Strong exciton regulation of Raman scattering in monolayer dichalcogenides

TL;DR

This paper presents a first-principles framework that incorporates excitonic effects to accurately predict resonant Raman intensities in monolayer dichalcogenides, revealing how excitons regulate Raman scattering amplitudes.

Contribution

It introduces a novel computational approach that accounts for excitonic effects beyond the Placzek approximation, improving the understanding of Raman responses in 2D materials.

Findings

Excitonic effects strongly influence Raman scattering amplitudes in MoS2.

The approach explains the absence of Raman signals near A and B excitons.

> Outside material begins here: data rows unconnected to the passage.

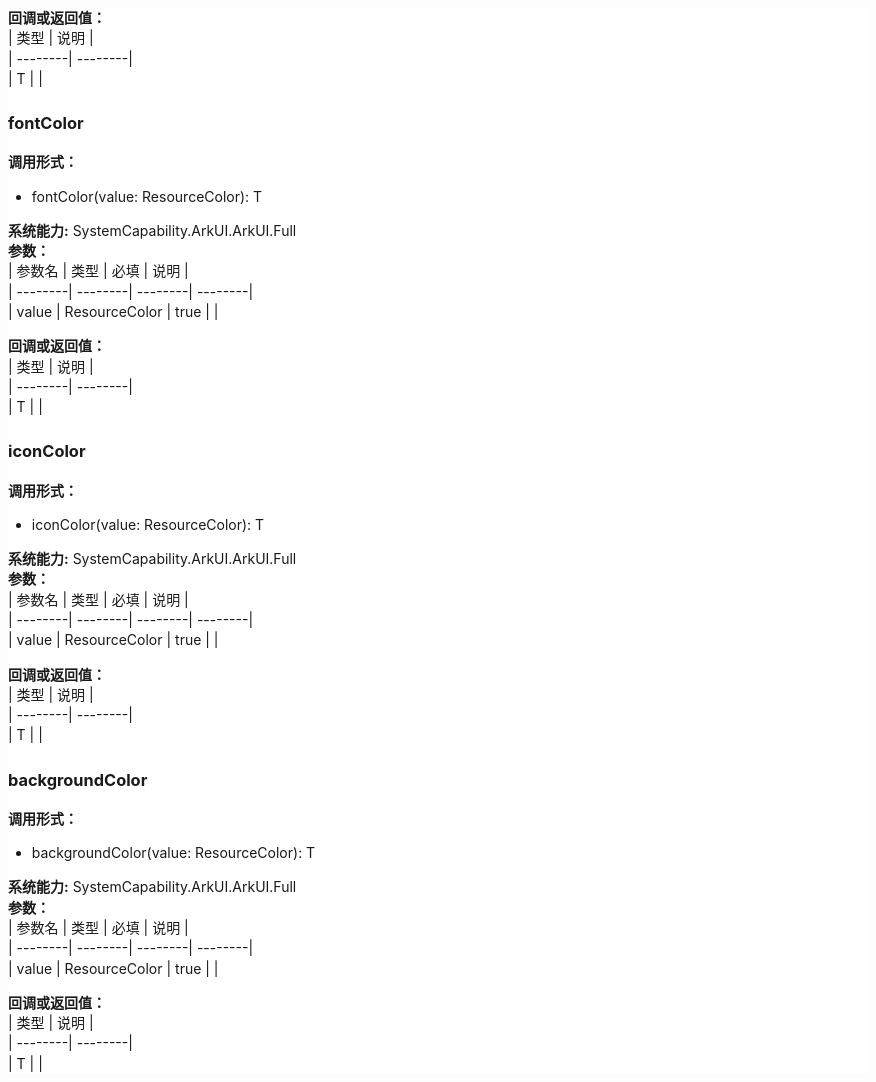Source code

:  **回调或返回值：**     
| 类型 | 说明 |  
| --------| --------|  
| T |  |  
    
### fontColor  
 **调用形式：**     
- fontColor(value: ResourceColor): T  
  
 **系统能力:**  SystemCapability.ArkUI.ArkUI.Full    
 **参数：**     
| 参数名 | 类型 | 必填 | 说明 |  
| --------| --------| --------| --------|  
| value | ResourceColor | true |  |  
    
 **回调或返回值：**     
| 类型 | 说明 |  
| --------| --------|  
| T |  |  
    
### iconColor  
 **调用形式：**     
- iconColor(value: ResourceColor): T  
  
 **系统能力:**  SystemCapability.ArkUI.ArkUI.Full    
 **参数：**     
| 参数名 | 类型 | 必填 | 说明 |  
| --------| --------| --------| --------|  
| value | ResourceColor | true |  |  
    
 **回调或返回值：**     
| 类型 | 说明 |  
| --------| --------|  
| T |  |  
    
### backgroundColor  
 **调用形式：**     
- backgroundColor(value: ResourceColor): T  
  
 **系统能力:**  SystemCapability.ArkUI.ArkUI.Full    
 **参数：**     
| 参数名 | 类型 | 必填 | 说明 |  
| --------| --------| --------| --------|  
| value | ResourceColor | true |  |  
    
 **回调或返回值：**     
| 类型 | 说明 |  
| --------| --------|  
| T |  |  
    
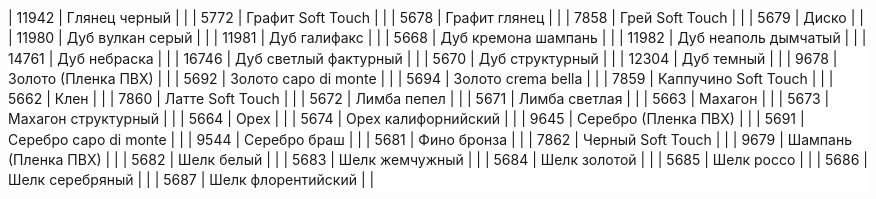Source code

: | 11942      | Глянец черный                |                             |
| 5772       | Графит Soft Touch            |                             |
| 5678       | Графит глянец                |                             |
| 7858       | Грей Soft Touch              |                             |
| 5679       | Диско                        |                             |
| 11980      | Дуб вулкан серый             |                             |
| 11981      | Дуб галифакс                 |                             |
| 5668       | Дуб кремона шампань          |                             |
| 11982      | Дуб неаполь дымчатый         |                             |
| 14761      | Дуб небраска                 |                             |
| 16746      | Дуб светлый фактурный        |                             |
| 5670       | Дуб структурный              |                             |
| 12304      | Дуб темный                   |                             |
| 9678       | Золото (Пленка ПВХ)          |                             |
| 5692       | Золото capo di monte         |                             |
| 5694       | Золото crema bella           |                             |
| 7859       | Каппучино Soft Touch         |                             |
| 5662       | Клен                         |                             |
| 7860       | Латте Soft Touch             |                             |
| 5672       | Лимба пепел                  |                             |
| 5671       | Лимба светлая                |                             |
| 5663       | Махагон                      |                             |
| 5673       | Махагон структурный          |                             |
| 5664       | Орех                         |                             |
| 5674       | Орех калифорнийский          |                             |
| 9645       | Серебро (Пленка ПВХ)         |                             |
| 5691       | Серебро capo di monte        |                             |
| 9544       | Серебро браш                 |                             |
| 5681       | Фино бронза                  |                             |
| 7862       | Черный Soft Touch            |                             |
| 9679       | Шампань (Пленка ПВХ)         |                             |
| 5682       | Шелк белый                   |                             |
| 5683       | Шелк жемчужный               |                             |
| 5684       | Шелк золотой                 |                             |
| 5685       | Шелк россо                   |                             |
| 5686       | Шелк серебряный              |                             |
| 5687       | Шелк флорентийский           |                             |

It reduces computational effort by requiring only one GW-BSE calculation per mode.

Abstract

The weakly screened electron-hole interactions in an atomically thin semiconductor not only downshift its excitation spectrum from a quasiparticle one, but also redistribute excitation energies and wavefunction characters with profound effects on diverse modes of material response, including the exciton-phonon scattering processes accessible to resonant Raman measurements. Here we develop a first-principles framework to calculate frequency-dependent resonant Raman intensities that includes excitonic effects and goes beyond the Placzek approximation. We show how excitonic effects in MoS2 strongly regulate Raman scattering amplitudes and thereby explain the puzzling near-absence of resonant Raman response around the A and B excitons (which produce very strong signals in optical absorption), and also the pronounced strength of the resonant Raman response from the C exciton. Furthermore, this efficient perturbative approach reduces the number of GW- BSE calculations from two per Raman mode (in finite displacement) to one for all modes and affords natural extension to higher-order resonant Raman processes.